▶ [Stored data]

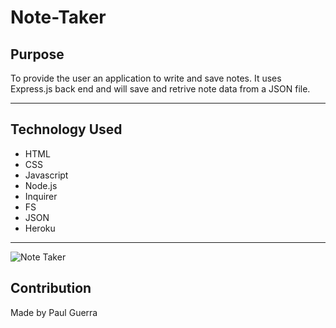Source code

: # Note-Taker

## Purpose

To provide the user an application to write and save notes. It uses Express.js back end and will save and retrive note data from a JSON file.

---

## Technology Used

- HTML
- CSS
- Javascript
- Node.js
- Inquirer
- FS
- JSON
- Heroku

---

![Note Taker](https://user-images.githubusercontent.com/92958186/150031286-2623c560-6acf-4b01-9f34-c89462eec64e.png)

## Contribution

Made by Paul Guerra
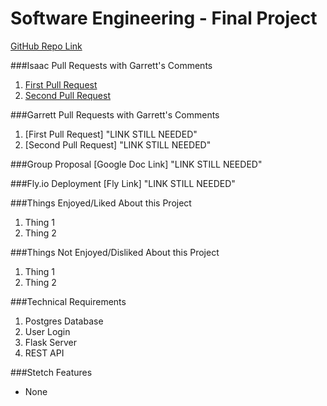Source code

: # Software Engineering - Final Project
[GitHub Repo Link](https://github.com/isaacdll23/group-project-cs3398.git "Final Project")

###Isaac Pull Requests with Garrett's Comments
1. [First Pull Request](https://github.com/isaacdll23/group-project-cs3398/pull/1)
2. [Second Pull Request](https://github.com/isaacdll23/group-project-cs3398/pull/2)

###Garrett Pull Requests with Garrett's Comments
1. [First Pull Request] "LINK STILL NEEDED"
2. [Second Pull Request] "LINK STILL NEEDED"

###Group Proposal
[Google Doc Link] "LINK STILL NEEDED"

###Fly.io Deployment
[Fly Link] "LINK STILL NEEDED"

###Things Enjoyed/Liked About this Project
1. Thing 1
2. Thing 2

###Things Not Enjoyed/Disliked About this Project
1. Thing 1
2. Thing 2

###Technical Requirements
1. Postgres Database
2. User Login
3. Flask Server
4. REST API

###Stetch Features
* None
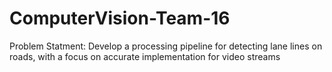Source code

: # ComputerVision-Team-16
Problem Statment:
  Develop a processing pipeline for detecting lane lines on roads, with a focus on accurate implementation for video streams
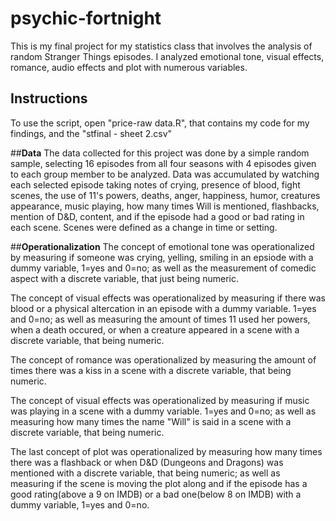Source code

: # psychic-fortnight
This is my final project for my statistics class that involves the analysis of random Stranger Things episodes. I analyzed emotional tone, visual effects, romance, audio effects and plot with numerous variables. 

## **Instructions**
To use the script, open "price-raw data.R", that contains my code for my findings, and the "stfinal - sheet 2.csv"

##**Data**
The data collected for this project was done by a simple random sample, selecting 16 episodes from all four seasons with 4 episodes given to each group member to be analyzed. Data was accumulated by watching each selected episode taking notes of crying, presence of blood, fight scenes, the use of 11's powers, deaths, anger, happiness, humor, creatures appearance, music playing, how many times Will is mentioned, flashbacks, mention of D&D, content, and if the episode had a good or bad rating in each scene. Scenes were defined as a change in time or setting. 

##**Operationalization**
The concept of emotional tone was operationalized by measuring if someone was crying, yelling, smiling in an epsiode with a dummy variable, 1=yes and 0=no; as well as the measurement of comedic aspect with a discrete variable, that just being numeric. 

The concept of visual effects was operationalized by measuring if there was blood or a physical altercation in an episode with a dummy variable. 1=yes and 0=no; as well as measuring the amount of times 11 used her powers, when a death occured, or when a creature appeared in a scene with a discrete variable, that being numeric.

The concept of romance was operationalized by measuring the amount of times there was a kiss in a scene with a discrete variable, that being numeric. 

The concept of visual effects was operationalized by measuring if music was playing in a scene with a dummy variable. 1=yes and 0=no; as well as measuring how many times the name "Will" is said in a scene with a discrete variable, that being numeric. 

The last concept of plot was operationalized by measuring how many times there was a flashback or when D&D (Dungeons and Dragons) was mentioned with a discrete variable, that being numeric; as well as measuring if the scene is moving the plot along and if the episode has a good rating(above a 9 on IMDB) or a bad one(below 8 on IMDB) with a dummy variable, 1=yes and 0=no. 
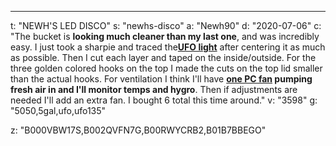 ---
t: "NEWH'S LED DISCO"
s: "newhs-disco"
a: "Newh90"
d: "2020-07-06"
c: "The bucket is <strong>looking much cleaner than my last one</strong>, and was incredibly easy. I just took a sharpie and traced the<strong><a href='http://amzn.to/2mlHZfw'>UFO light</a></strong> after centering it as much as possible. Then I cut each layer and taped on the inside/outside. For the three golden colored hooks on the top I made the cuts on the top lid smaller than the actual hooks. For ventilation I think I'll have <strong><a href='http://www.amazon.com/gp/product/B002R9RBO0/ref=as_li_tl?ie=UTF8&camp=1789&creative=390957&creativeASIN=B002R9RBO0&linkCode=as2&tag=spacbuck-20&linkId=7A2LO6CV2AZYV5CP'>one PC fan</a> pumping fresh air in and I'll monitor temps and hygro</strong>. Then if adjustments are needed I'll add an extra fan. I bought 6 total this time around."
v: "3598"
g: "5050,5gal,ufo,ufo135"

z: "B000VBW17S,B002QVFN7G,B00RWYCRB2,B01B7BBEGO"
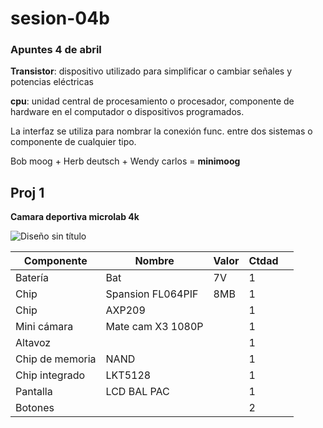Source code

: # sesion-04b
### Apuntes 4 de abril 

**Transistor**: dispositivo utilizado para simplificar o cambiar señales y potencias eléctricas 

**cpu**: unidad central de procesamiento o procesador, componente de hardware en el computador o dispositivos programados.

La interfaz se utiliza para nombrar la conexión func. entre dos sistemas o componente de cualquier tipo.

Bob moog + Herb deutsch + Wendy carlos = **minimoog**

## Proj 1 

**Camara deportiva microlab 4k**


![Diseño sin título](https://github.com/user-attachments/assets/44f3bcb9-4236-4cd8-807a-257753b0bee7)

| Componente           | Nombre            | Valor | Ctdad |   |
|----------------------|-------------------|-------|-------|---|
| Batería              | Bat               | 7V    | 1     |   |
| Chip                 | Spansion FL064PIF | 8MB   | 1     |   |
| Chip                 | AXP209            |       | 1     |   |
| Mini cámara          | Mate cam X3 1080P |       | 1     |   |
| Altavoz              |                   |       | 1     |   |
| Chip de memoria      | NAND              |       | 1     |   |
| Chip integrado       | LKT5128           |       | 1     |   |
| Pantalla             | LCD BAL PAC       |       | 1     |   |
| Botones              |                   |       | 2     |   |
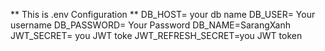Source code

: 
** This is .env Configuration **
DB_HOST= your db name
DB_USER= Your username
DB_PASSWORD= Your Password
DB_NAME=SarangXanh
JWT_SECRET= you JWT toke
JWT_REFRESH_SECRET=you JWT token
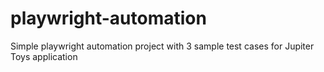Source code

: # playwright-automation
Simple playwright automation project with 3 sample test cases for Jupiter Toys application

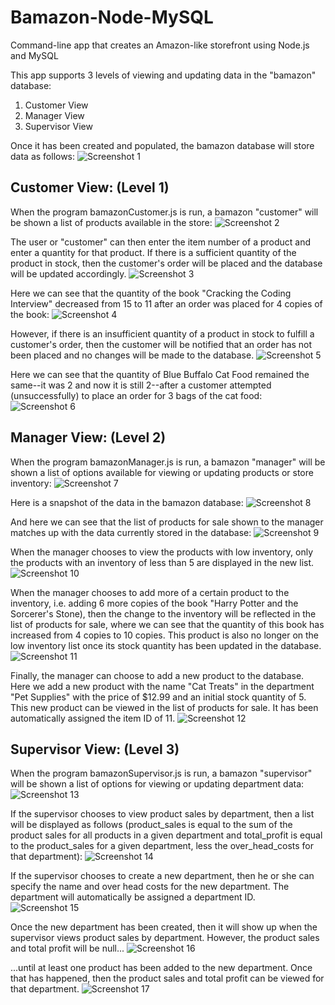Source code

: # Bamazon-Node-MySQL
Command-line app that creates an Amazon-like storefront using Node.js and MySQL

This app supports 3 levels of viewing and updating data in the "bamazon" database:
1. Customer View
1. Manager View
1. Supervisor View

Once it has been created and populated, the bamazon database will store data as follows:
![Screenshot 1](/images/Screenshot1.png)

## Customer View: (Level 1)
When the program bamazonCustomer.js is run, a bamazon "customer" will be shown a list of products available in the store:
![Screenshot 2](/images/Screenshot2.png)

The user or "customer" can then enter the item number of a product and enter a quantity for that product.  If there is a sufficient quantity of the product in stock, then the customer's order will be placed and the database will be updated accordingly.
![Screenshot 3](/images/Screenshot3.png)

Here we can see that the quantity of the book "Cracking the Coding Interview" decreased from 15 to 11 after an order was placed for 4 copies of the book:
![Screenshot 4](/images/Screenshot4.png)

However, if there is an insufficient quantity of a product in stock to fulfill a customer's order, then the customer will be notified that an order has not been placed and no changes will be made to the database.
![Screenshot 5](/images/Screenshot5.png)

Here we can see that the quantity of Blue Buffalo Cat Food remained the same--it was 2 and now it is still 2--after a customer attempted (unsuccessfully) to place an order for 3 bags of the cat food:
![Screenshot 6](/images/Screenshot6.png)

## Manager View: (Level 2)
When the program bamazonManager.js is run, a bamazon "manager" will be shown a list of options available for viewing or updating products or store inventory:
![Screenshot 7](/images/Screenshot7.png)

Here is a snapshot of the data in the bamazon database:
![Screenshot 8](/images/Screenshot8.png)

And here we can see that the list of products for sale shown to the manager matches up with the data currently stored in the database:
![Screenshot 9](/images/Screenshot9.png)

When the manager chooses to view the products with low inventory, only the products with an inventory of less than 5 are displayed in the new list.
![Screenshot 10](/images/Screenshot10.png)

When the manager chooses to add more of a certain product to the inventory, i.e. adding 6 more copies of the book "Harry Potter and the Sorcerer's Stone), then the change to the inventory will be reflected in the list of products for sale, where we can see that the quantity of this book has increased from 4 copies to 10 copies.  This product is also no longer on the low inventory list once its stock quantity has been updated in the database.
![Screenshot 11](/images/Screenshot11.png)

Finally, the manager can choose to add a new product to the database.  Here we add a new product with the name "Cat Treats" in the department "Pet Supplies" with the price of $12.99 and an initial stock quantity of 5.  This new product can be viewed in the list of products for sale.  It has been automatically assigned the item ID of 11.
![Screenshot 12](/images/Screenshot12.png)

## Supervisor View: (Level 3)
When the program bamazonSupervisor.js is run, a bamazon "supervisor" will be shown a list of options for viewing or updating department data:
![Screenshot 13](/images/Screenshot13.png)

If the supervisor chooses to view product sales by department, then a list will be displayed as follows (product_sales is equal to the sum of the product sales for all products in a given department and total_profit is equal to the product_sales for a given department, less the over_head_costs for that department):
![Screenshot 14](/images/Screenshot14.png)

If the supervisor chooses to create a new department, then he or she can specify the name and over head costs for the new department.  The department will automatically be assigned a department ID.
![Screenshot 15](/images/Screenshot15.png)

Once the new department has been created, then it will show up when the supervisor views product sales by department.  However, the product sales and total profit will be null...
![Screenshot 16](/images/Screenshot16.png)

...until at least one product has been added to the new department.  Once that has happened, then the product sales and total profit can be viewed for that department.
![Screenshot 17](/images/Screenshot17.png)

▶ [Job item] Rewrite the lines from the one containing "If the supervisor chooses to create" through the end of the records, putting "manager" in place of "supervisor" and changing nothing else.

▶ [Solution to the exercise]
If the manager chooses to create a new department, then he or she can specify the name and over head costs for the new department.  The department will automatically be assigned a department ID.
![Screenshot 15](/images/Screenshot15.png)

Once the new department has been created, then it will show up when the manager views product sales by department.  However, the product sales and total profit will be null...
![Screenshot 16](/images/Screenshot16.png)

...until at least one product has been added to the new department.  Once that has happened, then the product sales and total profit can be viewed for that department.
![Screenshot 17](/images/Screenshot17.png)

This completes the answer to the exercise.